A step of determining whether the specified section is included from the data of the beginning part including the following, a step of storing the determination information in a tag register, and a step of storing the transport packet and performing time axis conversion. Adding the output of the tag register to the transport packet whose time axis has been converted, and adding the output of the tag register based on the count value of the transport packet and the data amount of the tag register. And a transfer destination in a storage unit that stores the transferred transport packet, and the transfer is performed. 7. The transport stream according to claim 6, wherein the storage means includes at least a read area of the central processing unit, a write area of the transfer means, and a write spare area of the transfer means.

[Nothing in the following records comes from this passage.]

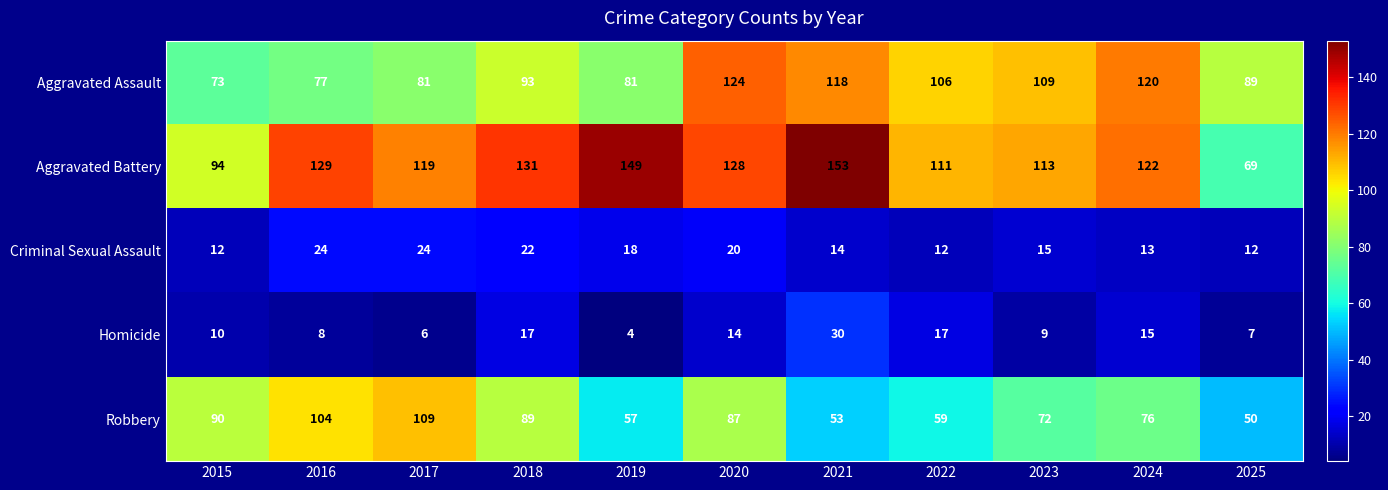

Rank the series at 2016 from highest to lowest value.

Aggravated Battery, Robbery, Aggravated Assault, Criminal Sexual Assault, Homicide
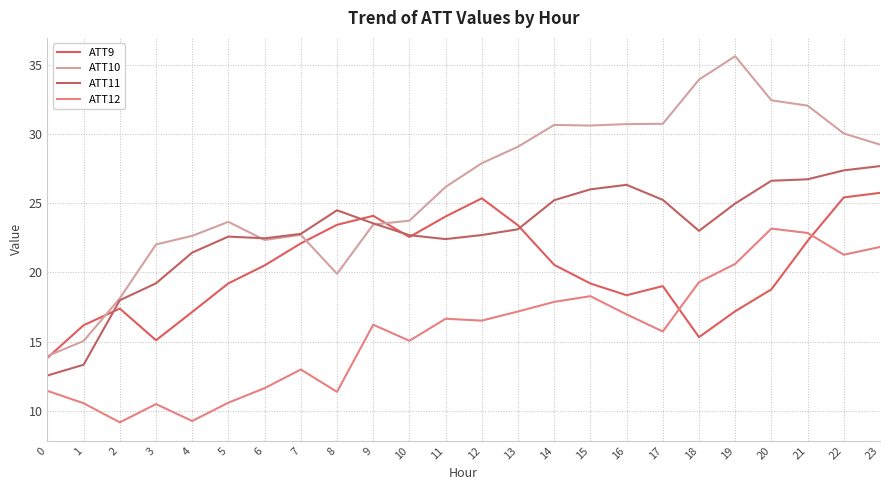

What is the difference between the maximum and minimum values in the ATT11 series?

15.1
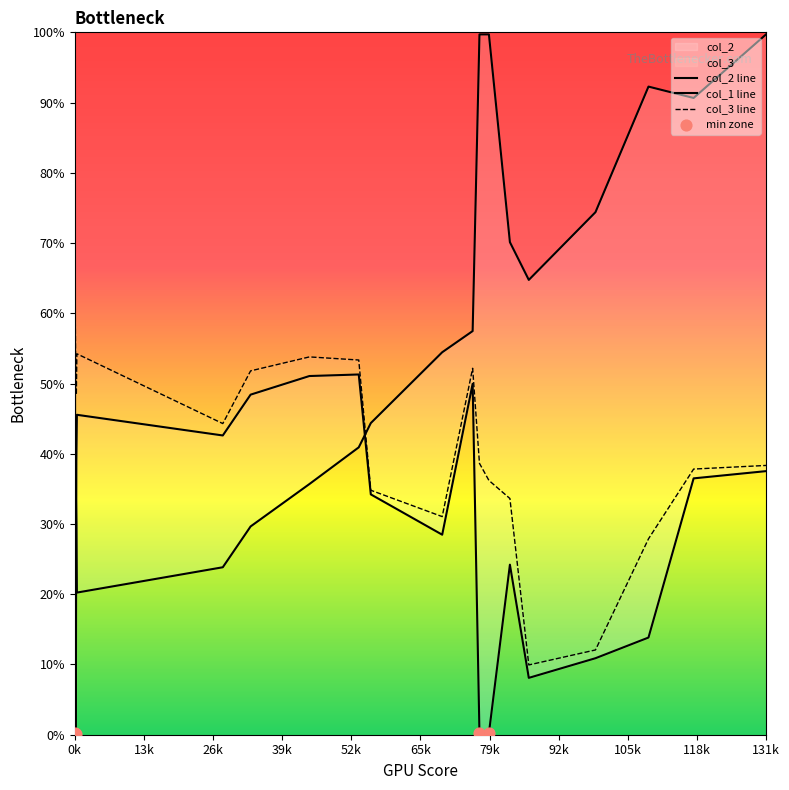

At which category is the sum across all series the highest?

1317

Decryption method. 8. The step of deciding and transferring the transfer destination notifies the central processing unit of the end of writing when the writing to the writing area of the storage means is finished,
8. The transport stream decoding method according to claim 7, wherein the writing area is set as the reading area by shifting to writing to the writing spare area of the storage unit. 9. The position of a section designated by a filter pass designation register storing information designating passage of the PID filter and the section discriminating means, the contents of a descriptor register storing the discrimination information and the tag 9. The transport stream decoding method according to claim 6, wherein the transport stream decoding method is obtained from the contents of a register. 10. The step of adding the output of the tag register to the time-axis converted transport packet is configured to switch between the time-axis converted transport packet and the output of the tag register. 10. The transport stream decoding method according to any one of claims 6 to 9.